■ **INSTRUCTIONS TO FOLLOW**
Copy the items from the start through the line containing "v(-1600, -1500) *", changing "myFeature" to "buildPart" and keeping everything else the same. Leave the pictures out of your answer.
========================================================================
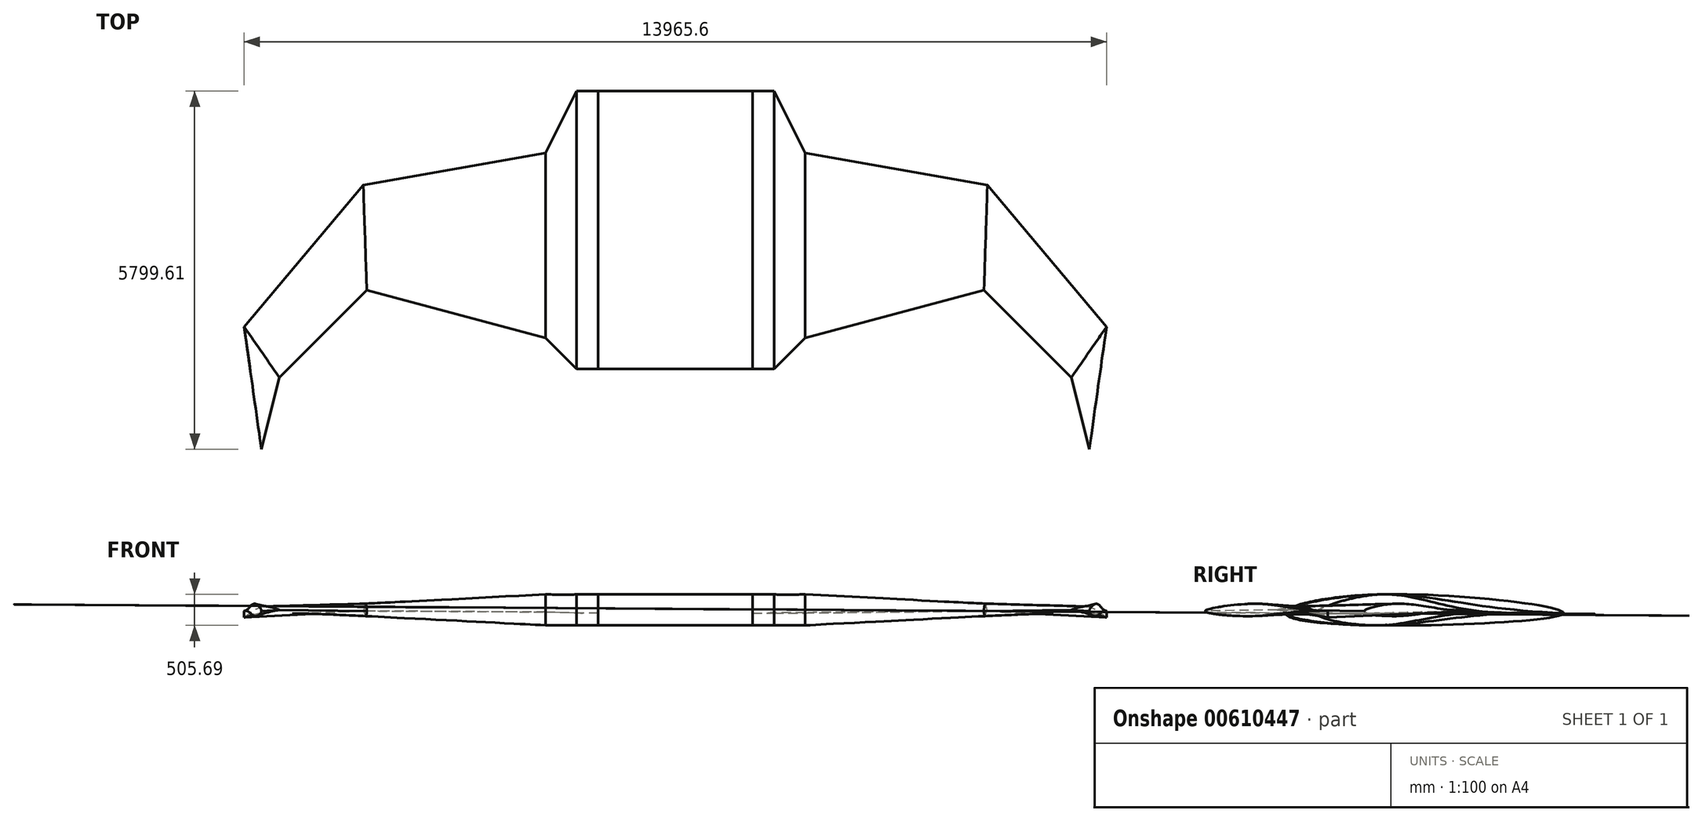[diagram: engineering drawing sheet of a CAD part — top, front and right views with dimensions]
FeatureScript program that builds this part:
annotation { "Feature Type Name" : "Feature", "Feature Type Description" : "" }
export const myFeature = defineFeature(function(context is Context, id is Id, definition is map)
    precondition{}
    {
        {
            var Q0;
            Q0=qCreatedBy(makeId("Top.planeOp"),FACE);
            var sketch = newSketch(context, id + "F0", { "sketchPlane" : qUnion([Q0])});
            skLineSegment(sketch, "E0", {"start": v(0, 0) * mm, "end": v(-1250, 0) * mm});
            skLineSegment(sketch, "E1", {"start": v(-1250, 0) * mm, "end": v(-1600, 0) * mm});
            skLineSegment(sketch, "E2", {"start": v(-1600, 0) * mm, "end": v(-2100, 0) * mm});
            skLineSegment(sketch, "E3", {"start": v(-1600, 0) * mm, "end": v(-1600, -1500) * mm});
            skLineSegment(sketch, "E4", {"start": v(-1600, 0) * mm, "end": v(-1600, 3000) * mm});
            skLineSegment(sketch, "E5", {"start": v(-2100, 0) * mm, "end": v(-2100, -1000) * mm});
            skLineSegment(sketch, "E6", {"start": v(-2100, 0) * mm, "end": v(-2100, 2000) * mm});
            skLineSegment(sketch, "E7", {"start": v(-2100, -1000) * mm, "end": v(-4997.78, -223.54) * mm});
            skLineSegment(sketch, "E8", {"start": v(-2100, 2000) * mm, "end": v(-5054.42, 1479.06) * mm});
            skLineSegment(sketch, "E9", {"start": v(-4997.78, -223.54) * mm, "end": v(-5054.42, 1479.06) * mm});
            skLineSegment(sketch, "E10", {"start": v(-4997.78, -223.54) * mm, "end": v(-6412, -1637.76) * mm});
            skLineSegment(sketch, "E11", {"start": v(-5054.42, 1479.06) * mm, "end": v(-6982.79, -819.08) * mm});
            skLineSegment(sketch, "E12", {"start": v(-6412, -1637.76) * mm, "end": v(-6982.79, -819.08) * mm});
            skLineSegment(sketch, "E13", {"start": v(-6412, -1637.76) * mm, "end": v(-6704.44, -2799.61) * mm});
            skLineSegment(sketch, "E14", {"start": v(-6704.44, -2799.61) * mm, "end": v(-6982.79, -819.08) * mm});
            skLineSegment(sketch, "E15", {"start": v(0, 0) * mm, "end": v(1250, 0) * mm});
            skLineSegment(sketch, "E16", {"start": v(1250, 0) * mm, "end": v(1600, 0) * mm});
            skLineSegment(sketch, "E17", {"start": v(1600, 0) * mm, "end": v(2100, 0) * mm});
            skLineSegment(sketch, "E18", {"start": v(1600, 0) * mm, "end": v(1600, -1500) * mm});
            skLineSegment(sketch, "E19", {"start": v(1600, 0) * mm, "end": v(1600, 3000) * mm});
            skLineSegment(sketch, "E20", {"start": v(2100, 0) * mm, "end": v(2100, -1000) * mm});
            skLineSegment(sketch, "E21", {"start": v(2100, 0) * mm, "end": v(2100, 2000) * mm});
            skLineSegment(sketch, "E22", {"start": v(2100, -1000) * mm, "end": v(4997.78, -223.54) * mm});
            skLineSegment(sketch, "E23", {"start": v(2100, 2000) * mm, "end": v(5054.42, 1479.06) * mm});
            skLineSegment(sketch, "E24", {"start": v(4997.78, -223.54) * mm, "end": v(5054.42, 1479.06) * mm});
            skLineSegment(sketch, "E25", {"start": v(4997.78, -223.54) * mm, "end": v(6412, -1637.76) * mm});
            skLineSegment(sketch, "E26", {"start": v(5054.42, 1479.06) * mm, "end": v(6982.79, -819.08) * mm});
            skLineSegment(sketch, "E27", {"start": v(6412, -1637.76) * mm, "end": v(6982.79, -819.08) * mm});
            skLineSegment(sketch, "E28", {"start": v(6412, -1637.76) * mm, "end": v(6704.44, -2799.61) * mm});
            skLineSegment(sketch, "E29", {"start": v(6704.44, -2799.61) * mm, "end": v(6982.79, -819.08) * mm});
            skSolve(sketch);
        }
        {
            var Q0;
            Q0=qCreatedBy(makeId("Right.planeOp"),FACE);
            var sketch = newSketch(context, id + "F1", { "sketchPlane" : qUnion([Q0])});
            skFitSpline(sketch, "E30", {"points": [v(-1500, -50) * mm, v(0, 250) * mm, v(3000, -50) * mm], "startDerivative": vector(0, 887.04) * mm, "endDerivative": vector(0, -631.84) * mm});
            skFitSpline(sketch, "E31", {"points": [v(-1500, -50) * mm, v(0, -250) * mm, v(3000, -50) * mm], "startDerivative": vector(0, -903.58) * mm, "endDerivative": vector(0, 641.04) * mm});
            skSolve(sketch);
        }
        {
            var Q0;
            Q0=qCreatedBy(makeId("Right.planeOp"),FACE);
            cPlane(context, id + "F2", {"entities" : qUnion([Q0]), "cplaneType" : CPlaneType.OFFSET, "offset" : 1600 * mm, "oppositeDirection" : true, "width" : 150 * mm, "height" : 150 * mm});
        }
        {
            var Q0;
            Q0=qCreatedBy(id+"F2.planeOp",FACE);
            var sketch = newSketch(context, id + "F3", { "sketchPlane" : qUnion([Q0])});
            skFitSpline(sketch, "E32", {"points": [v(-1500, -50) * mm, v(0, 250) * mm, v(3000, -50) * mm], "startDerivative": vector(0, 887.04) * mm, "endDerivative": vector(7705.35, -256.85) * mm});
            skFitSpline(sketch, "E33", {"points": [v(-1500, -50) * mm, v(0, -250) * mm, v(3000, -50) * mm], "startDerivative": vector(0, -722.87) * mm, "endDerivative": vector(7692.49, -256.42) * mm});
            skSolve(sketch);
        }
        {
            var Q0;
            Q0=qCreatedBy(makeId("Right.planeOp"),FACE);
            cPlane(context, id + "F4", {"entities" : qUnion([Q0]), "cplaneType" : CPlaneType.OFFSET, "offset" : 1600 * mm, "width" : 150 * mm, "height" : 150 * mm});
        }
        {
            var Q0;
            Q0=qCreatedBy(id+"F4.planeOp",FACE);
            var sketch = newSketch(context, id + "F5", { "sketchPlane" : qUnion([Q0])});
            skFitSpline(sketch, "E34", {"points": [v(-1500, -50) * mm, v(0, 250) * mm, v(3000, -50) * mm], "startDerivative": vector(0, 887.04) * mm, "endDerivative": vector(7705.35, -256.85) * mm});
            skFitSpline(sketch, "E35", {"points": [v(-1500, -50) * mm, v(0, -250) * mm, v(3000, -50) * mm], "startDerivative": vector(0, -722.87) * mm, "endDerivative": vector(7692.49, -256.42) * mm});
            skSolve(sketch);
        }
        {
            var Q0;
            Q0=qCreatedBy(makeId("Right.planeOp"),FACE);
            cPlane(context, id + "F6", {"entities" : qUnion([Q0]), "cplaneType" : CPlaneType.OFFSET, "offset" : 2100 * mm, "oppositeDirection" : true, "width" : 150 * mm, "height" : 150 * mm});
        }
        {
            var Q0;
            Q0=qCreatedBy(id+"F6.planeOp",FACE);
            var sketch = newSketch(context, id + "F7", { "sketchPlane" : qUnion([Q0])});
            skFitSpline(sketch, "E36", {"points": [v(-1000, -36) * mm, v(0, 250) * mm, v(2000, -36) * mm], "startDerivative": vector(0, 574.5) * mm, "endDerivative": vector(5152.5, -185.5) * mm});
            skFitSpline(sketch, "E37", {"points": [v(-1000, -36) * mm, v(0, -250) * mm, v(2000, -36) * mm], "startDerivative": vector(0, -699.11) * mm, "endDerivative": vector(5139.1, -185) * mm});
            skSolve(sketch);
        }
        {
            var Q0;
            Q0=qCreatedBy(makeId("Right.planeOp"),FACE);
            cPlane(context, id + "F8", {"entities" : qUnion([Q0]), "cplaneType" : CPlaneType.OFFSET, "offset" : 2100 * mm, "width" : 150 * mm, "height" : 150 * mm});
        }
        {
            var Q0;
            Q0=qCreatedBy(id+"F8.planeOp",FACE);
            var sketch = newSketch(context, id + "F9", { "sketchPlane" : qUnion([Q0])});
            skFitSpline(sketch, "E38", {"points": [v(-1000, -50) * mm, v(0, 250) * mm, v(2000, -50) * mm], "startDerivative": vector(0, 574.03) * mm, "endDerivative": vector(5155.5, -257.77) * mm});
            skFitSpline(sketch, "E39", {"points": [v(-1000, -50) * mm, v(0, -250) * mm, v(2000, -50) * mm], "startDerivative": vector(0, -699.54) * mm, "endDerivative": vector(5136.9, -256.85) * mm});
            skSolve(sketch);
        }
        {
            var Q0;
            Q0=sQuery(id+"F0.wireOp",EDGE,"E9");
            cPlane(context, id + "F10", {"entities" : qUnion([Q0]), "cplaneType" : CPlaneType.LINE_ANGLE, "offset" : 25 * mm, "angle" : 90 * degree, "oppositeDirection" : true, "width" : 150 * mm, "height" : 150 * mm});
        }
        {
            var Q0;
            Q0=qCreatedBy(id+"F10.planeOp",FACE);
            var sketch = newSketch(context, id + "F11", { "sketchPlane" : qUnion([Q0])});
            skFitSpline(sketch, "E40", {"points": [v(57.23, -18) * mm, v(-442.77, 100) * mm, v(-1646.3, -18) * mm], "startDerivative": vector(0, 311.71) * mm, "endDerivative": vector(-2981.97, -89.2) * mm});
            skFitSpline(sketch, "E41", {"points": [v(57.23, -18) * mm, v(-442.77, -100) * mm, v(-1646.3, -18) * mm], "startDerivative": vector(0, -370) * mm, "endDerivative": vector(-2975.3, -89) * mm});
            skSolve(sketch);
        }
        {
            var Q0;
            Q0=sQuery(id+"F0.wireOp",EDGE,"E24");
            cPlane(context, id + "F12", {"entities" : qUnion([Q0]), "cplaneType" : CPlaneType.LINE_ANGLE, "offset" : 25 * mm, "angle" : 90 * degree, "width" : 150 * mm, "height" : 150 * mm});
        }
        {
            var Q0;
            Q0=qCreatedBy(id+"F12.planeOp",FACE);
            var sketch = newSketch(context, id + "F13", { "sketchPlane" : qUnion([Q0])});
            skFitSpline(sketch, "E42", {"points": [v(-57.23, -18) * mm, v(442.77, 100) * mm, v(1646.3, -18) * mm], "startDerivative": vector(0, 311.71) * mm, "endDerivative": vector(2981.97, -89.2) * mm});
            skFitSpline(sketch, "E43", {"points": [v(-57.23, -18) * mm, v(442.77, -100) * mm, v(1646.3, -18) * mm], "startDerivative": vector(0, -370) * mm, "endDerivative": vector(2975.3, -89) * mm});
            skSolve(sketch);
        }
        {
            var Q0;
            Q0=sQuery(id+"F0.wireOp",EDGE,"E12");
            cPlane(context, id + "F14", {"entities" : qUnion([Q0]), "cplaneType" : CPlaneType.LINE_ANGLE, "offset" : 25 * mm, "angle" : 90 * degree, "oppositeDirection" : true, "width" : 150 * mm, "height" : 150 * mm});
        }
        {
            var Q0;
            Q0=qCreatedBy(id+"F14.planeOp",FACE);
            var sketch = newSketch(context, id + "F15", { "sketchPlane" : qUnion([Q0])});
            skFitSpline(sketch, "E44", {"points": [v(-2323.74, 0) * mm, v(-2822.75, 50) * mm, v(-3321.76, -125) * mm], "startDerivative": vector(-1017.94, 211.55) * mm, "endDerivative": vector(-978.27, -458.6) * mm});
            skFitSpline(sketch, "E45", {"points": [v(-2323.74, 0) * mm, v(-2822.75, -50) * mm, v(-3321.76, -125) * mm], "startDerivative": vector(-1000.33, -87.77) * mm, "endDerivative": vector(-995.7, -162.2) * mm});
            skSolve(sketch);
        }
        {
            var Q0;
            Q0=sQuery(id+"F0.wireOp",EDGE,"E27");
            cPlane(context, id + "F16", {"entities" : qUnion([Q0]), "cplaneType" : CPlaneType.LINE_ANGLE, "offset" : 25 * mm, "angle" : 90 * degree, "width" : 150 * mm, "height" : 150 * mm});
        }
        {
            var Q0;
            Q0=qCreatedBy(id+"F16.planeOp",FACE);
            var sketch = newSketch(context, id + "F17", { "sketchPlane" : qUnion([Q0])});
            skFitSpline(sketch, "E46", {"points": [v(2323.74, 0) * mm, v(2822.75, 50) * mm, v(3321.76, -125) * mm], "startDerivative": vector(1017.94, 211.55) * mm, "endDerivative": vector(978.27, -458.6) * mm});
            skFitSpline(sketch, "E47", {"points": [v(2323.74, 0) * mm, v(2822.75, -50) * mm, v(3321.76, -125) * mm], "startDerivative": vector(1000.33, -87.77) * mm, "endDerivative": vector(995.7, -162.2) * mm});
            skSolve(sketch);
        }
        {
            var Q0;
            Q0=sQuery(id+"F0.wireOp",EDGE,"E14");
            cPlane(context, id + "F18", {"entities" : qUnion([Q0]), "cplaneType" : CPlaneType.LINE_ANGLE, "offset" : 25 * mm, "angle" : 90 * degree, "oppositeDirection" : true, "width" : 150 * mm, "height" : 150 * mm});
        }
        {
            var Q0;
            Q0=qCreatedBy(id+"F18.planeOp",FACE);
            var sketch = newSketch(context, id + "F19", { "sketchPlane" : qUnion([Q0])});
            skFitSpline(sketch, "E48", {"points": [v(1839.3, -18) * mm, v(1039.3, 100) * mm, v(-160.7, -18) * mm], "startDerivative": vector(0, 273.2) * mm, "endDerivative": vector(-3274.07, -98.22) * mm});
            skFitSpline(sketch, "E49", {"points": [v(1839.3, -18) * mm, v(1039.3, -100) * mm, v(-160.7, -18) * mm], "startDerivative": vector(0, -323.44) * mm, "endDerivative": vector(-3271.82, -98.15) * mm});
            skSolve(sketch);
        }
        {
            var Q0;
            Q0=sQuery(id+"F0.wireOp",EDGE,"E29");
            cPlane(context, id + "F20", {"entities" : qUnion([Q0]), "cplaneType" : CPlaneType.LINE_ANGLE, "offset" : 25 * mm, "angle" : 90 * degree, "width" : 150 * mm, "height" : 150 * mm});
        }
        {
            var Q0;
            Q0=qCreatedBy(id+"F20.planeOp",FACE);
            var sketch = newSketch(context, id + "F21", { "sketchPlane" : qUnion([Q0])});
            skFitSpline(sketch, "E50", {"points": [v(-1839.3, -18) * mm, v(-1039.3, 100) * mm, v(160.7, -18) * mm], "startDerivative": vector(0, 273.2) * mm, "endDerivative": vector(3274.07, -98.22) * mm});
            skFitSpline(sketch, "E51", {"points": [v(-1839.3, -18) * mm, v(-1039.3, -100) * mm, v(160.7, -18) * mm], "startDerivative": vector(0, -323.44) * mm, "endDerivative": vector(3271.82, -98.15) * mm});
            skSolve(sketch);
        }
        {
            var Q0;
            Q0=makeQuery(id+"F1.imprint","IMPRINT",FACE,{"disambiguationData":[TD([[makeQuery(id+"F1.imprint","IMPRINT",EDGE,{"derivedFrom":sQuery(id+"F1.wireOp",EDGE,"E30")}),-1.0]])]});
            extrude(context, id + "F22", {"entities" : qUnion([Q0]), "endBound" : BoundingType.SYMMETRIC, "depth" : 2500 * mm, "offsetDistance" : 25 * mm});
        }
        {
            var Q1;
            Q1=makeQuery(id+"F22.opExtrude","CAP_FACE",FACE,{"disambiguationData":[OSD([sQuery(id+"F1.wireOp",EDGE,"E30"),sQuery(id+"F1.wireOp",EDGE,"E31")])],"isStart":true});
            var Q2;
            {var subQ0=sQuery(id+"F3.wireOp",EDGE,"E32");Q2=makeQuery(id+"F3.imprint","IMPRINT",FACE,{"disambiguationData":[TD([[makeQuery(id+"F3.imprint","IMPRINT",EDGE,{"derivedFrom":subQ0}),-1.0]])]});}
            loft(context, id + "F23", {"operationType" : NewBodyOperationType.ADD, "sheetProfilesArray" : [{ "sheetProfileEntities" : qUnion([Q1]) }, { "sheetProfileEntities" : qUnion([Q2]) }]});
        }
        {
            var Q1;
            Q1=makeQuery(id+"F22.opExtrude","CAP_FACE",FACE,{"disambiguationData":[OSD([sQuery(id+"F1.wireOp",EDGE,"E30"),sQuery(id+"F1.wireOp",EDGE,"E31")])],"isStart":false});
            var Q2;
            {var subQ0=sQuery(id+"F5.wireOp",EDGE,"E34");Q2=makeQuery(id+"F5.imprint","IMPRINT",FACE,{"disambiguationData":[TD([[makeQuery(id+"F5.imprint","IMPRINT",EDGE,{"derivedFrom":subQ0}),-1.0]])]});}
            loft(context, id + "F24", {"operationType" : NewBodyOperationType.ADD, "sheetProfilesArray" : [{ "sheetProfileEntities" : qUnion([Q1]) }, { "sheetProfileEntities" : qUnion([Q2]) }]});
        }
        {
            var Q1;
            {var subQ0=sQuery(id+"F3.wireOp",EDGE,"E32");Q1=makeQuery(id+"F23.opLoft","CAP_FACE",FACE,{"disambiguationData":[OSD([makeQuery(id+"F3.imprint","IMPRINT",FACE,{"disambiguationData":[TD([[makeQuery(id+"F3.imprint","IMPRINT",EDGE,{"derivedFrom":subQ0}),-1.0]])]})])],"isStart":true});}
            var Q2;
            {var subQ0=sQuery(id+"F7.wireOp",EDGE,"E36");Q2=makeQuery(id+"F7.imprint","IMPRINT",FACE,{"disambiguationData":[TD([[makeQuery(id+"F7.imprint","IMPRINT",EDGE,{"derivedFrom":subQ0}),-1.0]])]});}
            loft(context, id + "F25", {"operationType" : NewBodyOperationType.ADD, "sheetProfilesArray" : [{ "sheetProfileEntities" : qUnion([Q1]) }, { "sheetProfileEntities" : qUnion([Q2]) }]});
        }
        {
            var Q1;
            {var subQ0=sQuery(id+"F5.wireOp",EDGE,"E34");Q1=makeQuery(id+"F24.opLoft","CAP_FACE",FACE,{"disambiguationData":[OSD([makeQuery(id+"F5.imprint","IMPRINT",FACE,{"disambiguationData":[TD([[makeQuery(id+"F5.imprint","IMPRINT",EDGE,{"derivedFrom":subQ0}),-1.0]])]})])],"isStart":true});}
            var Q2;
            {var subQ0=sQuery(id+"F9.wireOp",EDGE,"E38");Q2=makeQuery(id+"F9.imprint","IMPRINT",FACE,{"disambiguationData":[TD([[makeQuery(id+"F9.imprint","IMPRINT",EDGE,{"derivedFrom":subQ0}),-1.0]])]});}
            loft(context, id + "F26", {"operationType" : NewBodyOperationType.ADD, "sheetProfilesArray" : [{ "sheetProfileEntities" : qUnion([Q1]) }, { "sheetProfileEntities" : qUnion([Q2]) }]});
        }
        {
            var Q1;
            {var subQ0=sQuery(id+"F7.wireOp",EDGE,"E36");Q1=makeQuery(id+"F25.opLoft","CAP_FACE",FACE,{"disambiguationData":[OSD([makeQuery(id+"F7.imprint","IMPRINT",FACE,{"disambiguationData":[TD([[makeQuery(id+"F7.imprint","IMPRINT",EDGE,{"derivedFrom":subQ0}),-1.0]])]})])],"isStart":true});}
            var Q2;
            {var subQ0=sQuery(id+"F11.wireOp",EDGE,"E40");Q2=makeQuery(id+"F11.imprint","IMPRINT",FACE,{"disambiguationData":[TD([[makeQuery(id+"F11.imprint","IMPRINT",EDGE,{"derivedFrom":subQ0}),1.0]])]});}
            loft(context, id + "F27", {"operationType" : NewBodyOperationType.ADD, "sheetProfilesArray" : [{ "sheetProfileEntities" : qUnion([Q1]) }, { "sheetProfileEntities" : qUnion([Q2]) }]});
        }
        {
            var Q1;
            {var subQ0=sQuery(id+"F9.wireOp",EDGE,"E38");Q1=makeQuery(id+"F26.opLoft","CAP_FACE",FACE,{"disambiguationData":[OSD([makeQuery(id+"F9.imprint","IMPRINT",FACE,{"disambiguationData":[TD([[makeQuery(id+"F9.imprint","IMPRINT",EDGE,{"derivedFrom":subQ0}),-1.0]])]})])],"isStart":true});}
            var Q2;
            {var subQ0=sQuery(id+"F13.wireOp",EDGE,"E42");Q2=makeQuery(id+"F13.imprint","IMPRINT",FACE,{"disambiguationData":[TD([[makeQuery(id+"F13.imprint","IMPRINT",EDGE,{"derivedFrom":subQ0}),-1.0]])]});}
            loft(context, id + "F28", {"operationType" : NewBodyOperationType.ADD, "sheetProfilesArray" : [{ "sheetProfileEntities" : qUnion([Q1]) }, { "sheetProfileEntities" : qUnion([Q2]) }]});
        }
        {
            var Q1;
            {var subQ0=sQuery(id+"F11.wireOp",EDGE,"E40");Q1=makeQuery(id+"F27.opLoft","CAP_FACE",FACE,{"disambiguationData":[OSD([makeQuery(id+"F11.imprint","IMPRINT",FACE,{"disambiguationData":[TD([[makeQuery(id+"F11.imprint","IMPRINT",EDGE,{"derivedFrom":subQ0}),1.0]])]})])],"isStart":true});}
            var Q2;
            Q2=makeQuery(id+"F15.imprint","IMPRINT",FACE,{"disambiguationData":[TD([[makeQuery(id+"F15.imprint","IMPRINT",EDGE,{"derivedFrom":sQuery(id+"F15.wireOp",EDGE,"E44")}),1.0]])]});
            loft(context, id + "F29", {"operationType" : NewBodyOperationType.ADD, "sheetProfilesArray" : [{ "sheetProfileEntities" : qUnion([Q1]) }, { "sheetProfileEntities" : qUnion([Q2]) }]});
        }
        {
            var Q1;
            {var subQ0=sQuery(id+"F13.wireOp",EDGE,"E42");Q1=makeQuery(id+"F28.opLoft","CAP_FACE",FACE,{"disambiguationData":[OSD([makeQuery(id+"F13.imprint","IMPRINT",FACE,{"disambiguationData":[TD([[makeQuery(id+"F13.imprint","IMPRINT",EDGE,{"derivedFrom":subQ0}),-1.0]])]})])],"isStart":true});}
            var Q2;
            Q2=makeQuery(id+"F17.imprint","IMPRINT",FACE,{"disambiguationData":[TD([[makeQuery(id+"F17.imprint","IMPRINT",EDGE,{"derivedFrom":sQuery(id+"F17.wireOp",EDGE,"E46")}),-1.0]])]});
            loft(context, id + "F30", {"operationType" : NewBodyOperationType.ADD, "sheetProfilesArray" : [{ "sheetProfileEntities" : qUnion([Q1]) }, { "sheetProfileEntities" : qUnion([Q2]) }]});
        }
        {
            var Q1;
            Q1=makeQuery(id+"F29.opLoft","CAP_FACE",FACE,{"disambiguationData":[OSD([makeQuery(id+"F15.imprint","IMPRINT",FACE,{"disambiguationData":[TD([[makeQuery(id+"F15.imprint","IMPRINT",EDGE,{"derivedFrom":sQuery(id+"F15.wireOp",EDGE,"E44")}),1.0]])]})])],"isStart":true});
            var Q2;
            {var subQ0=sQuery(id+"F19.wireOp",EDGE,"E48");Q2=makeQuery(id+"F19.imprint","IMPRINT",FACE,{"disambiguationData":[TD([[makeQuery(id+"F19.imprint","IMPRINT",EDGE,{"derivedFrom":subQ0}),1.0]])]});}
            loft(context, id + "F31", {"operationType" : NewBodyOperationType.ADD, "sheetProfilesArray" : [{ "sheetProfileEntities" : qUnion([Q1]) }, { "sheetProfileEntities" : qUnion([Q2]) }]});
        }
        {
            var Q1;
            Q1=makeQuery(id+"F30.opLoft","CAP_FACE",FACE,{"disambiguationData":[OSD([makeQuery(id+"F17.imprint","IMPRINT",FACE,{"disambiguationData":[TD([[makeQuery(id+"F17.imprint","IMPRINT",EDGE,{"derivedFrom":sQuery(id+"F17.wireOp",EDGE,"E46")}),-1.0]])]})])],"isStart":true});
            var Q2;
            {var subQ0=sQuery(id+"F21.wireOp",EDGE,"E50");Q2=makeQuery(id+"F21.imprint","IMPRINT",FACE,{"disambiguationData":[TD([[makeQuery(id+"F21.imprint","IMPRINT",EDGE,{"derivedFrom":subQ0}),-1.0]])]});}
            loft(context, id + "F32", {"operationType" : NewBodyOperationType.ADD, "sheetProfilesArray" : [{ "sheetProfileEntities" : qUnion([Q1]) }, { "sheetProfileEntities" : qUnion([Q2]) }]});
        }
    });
========================================================================
■ **WRITTEN RESPONSE**
[diagram: engineering drawing sheet of a CAD part — top, front and right views with dimensions]
FeatureScript program that builds this part:
annotation { "Feature Type Name" : "Feature", "Feature Type Description" : "" }
export const buildPart = defineFeature(function(context is Context, id is Id, definition is map)
    precondition{}
    {
        {
            var Q0;
            Q0=qCreatedBy(makeId("Top.planeOp"),FACE);
            var sketch = newSketch(context, id + "F0", { "sketchPlane" : qUnion([Q0])});
            skLineSegment(sketch, "E0", {"start": v(0, 0) * mm, "end": v(-1250, 0) * mm});
            skLineSegment(sketch, "E1", {"start": v(-1250, 0) * mm, "end": v(-1600, 0) * mm});
            skLineSegment(sketch, "E2", {"start": v(-1600, 0) * mm, "end": v(-2100, 0) * mm});
            skLineSegment(sketch, "E3", {"start": v(-1600, 0) * mm, "end": v(-1600, -1500) * mm});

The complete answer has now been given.